Activity:
Please reproduce exactly, and only, the lines from the one with "KissnBite Records dentro" through the last line of the listing below, both ends included, leaving out the pictures.

BEGIN Material supplied

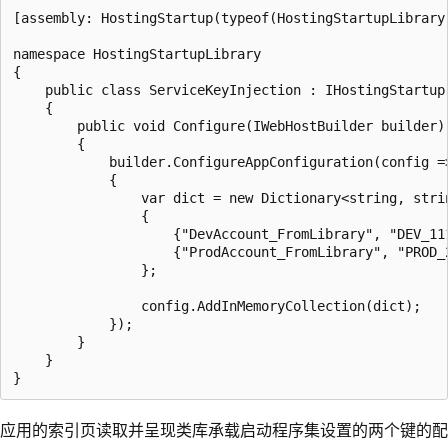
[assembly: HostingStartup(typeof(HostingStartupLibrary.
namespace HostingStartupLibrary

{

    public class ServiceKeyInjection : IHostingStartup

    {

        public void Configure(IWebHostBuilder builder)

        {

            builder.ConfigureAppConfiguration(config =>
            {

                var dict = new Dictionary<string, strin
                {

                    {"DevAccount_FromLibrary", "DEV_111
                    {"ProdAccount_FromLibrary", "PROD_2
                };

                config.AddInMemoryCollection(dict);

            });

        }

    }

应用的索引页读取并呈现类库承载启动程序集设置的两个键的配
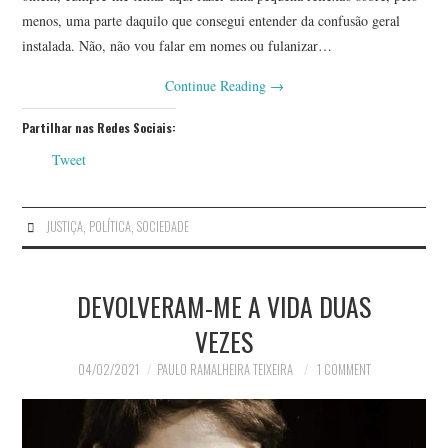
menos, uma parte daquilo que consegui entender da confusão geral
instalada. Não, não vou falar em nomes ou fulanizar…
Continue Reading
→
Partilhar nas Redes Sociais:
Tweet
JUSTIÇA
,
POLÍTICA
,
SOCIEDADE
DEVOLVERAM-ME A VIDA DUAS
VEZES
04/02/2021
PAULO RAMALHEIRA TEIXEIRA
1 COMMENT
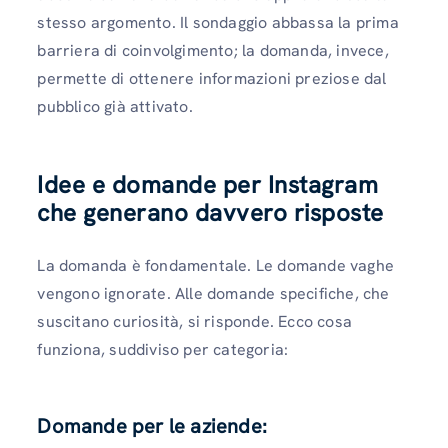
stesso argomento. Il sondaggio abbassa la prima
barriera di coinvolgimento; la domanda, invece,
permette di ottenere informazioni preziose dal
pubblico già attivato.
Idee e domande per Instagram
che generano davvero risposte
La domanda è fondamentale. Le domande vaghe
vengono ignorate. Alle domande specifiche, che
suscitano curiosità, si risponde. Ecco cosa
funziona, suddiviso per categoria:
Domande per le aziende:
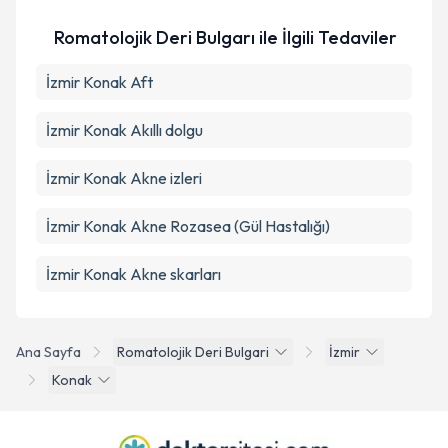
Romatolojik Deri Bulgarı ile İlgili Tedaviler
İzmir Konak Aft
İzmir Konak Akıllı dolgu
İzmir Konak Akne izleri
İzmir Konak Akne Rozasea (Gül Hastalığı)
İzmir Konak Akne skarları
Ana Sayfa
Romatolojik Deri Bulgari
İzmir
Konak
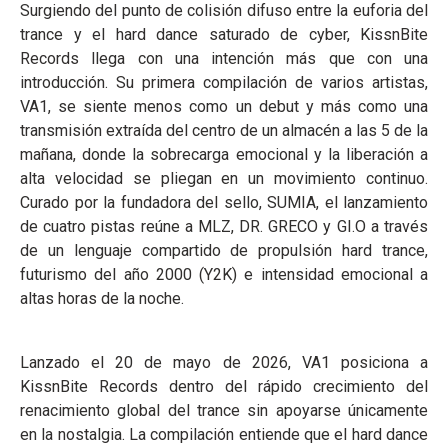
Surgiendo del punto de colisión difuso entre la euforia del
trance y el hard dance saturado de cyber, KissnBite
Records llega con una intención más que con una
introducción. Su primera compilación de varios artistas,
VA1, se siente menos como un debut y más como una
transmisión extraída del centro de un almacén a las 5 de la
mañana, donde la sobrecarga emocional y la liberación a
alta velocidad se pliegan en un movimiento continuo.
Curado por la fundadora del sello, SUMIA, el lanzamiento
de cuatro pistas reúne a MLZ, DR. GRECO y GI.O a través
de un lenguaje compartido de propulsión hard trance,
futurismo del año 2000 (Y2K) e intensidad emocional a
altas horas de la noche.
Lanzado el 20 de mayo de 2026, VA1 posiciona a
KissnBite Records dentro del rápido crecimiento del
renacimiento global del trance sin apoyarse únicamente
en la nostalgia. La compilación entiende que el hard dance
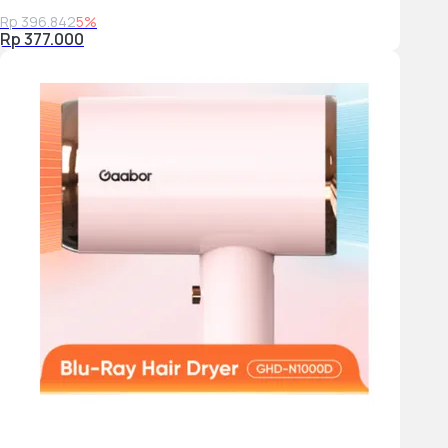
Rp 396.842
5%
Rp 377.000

END Material supplied

Result:
KissnBite Records dentro del rápido crecimiento del
renacimiento global del trance sin apoyarse únicamente
en la nostalgia. La compilación entiende que el hard dance
Rp 396.842
5%
Rp 377.000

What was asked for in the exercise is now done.